§ Activity
Reproduce all of the data word for word.

§ Task inputs
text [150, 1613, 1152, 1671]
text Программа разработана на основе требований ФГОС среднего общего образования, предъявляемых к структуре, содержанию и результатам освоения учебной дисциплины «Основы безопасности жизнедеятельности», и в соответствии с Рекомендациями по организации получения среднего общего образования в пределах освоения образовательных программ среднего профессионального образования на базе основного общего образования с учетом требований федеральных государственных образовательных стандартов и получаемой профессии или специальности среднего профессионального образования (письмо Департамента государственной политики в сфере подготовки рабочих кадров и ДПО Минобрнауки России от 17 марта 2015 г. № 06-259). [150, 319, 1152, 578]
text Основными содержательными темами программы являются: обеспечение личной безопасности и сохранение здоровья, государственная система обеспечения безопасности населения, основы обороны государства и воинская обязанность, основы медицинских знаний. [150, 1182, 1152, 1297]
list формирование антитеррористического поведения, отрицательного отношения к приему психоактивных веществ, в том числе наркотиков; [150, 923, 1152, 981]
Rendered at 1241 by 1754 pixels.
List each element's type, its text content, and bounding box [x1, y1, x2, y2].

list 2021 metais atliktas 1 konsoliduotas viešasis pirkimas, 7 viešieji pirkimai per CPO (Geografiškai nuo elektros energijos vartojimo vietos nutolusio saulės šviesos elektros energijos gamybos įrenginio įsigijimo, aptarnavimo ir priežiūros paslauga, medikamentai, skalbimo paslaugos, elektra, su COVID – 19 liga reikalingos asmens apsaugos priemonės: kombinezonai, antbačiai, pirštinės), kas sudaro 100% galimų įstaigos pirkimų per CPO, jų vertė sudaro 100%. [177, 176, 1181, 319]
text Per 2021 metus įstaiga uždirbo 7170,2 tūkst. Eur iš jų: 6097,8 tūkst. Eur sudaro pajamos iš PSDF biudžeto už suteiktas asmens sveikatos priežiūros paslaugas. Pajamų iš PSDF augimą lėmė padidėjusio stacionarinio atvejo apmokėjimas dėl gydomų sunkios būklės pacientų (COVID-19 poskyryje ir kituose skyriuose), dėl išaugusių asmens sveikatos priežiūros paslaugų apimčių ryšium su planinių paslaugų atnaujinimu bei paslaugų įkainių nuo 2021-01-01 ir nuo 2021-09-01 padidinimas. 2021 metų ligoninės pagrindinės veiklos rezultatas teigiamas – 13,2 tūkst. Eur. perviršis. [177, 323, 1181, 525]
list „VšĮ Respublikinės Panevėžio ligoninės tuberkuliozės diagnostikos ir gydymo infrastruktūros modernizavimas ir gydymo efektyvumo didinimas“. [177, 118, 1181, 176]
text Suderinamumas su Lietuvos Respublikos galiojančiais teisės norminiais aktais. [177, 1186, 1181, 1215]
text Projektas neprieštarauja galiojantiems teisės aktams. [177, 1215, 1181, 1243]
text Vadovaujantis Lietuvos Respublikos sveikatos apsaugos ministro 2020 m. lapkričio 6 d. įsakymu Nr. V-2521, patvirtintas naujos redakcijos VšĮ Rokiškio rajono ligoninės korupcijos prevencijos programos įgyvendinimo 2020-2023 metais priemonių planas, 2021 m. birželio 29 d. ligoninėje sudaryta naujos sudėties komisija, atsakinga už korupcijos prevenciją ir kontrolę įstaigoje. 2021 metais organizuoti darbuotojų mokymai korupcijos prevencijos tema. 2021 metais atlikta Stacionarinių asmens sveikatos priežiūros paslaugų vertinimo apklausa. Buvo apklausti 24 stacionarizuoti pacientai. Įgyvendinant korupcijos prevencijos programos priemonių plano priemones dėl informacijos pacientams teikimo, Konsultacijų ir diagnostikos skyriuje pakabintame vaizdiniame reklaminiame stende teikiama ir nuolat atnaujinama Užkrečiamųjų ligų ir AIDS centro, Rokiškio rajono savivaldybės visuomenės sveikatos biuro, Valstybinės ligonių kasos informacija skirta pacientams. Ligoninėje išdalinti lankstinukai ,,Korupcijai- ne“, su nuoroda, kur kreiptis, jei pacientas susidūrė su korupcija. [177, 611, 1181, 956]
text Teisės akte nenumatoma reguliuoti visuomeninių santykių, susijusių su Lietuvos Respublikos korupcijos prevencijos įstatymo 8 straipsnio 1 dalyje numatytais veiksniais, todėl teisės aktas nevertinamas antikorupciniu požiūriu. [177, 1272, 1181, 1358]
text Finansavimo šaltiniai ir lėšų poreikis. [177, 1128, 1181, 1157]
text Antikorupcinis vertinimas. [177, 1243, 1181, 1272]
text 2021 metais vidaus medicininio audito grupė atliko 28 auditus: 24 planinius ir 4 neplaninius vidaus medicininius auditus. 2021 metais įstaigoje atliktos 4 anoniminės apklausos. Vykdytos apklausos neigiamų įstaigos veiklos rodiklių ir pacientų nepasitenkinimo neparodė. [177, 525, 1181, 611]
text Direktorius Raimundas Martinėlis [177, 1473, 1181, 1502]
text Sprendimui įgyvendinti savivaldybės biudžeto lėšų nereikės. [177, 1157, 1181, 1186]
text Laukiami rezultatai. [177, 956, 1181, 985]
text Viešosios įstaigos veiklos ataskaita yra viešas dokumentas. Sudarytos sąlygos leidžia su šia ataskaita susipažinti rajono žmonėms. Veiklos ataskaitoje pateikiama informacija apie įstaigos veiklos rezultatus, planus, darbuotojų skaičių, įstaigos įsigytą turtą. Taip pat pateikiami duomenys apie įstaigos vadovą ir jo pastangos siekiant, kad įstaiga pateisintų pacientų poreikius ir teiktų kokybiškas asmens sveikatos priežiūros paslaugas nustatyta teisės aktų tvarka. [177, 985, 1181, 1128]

§ Task solution
text [150, 1613, 1152, 1671]
text Программа разработана на основе требований ФГОС среднего общего образования, предъявляемых к структуре, содержанию и результатам освоения учебной дисциплины «Основы безопасности жизнедеятельности», и в соответствии с Рекомендациями по организации получения среднего общего образования в пределах освоения образовательных программ среднего профессионального образования на базе основного общего образования с учетом требований федеральных государственных образовательных стандартов и получаемой профессии или специальности среднего профессионального образования (письмо Департамента государственной политики в сфере подготовки рабочих кадров и ДПО Минобрнауки России от 17 марта 2015 г. № 06-259). [150, 319, 1152, 578]
text Основными содержательными темами программы являются: обеспечение личной безопасности и сохранение здоровья, государственная система обеспечения безопасности населения, основы обороны государства и воинская обязанность, основы медицинских знаний. [150, 1182, 1152, 1297]
list формирование антитеррористического поведения, отрицательного отношения к приему психоактивных веществ, в том числе наркотиков; [150, 923, 1152, 981]
Rendered at 1241 by 1754 pixels.
List each element's type, its text content, and bounding box [x1, y1, x2, y2].

list 2021 metais atliktas 1 konsoliduotas viešasis pirkimas, 7 viešieji pirkimai per CPO (Geografiškai nuo elektros energijos vartojimo vietos nutolusio saulės šviesos elektros energijos gamybos įrenginio įsigijimo, aptarnavimo ir priežiūros paslauga, medikamentai, skalbimo paslaugos, elektra, su COVID – 19 liga reikalingos asmens apsaugos priemonės: kombinezonai, antbačiai, pirštinės), kas sudaro 100% galimų įstaigos pirkimų per CPO, jų vertė sudaro 100%. [177, 176, 1181, 319]
text Per 2021 metus įstaiga uždirbo 7170,2 tūkst. Eur iš jų: 6097,8 tūkst. Eur sudaro pajamos iš PSDF biudžeto už suteiktas asmens sveikatos priežiūros paslaugas. Pajamų iš PSDF augimą lėmė padidėjusio stacionarinio atvejo apmokėjimas dėl gydomų sunkios būklės pacientų (COVID-19 poskyryje ir kituose skyriuose), dėl išaugusių asmens sveikatos priežiūros paslaugų apimčių ryšium su planinių paslaugų atnaujinimu bei paslaugų įkainių nuo 2021-01-01 ir nuo 2021-09-01 padidinimas. 2021 metų ligoninės pagrindinės veiklos rezultatas teigiamas – 13,2 tūkst. Eur. perviršis. [177, 323, 1181, 525]
list „VšĮ Respublikinės Panevėžio ligoninės tuberkuliozės diagnostikos ir gydymo infrastruktūros modernizavimas ir gydymo efektyvumo didinimas“. [177, 118, 1181, 176]
text Suderinamumas su Lietuvos Respublikos galiojančiais teisės norminiais aktais. [177, 1186, 1181, 1215]
text Projektas neprieštarauja galiojantiems teisės aktams. [177, 1215, 1181, 1243]
text Vadovaujantis Lietuvos Respublikos sveikatos apsaugos ministro 2020 m. lapkričio 6 d. įsakymu Nr. V-2521, patvirtintas naujos redakcijos VšĮ Rokiškio rajono ligoninės korupcijos prevencijos programos įgyvendinimo 2020-2023 metais priemonių planas, 2021 m. birželio 29 d. ligoninėje sudaryta naujos sudėties komisija, atsakinga už korupcijos prevenciją ir kontrolę įstaigoje. 2021 metais organizuoti darbuotojų mokymai korupcijos prevencijos tema. 2021 metais atlikta Stacionarinių asmens sveikatos priežiūros paslaugų vertinimo apklausa. Buvo apklausti 24 stacionarizuoti pacientai. Įgyvendinant korupcijos prevencijos programos priemonių plano priemones dėl informacijos pacientams teikimo, Konsultacijų ir diagnostikos skyriuje pakabintame vaizdiniame reklaminiame stende teikiama ir nuolat atnaujinama Užkrečiamųjų ligų ir AIDS centro, Rokiškio rajono savivaldybės visuomenės sveikatos biuro, Valstybinės ligonių kasos informacija skirta pacientams. Ligoninėje išdalinti lankstinukai ,,Korupcijai- ne“, su nuoroda, kur kreiptis, jei pacientas susidūrė su korupcija. [177, 611, 1181, 956]
text Teisės akte nenumatoma reguliuoti visuomeninių santykių, susijusių su Lietuvos Respublikos korupcijos prevencijos įstatymo 8 straipsnio 1 dalyje numatytais veiksniais, todėl teisės aktas nevertinamas antikorupciniu požiūriu. [177, 1272, 1181, 1358]
text Finansavimo šaltiniai ir lėšų poreikis. [177, 1128, 1181, 1157]
text Antikorupcinis vertinimas. [177, 1243, 1181, 1272]
text 2021 metais vidaus medicininio audito grupė atliko 28 auditus: 24 planinius ir 4 neplaninius vidaus medicininius auditus. 2021 metais įstaigoje atliktos 4 anoniminės apklausos. Vykdytos apklausos neigiamų įstaigos veiklos rodiklių ir pacientų nepasitenkinimo neparodė. [177, 525, 1181, 611]
text Direktorius Raimundas Martinėlis [177, 1473, 1181, 1502]
text Sprendimui įgyvendinti savivaldybės biudžeto lėšų nereikės. [177, 1157, 1181, 1186]
text Laukiami rezultatai. [177, 956, 1181, 985]
text Viešosios įstaigos veiklos ataskaita yra viešas dokumentas. Sudarytos sąlygos leidžia su šia ataskaita susipažinti rajono žmonėms. Veiklos ataskaitoje pateikiama informacija apie įstaigos veiklos rezultatus, planus, darbuotojų skaičių, įstaigos įsigytą turtą. Taip pat pateikiami duomenys apie įstaigos vadovą ir jo pastangos siekiant, kad įstaiga pateisintų pacientų poreikius ir teiktų kokybiškas asmens sveikatos priežiūros paslaugas nustatyta teisės aktų tvarka. [177, 985, 1181, 1128]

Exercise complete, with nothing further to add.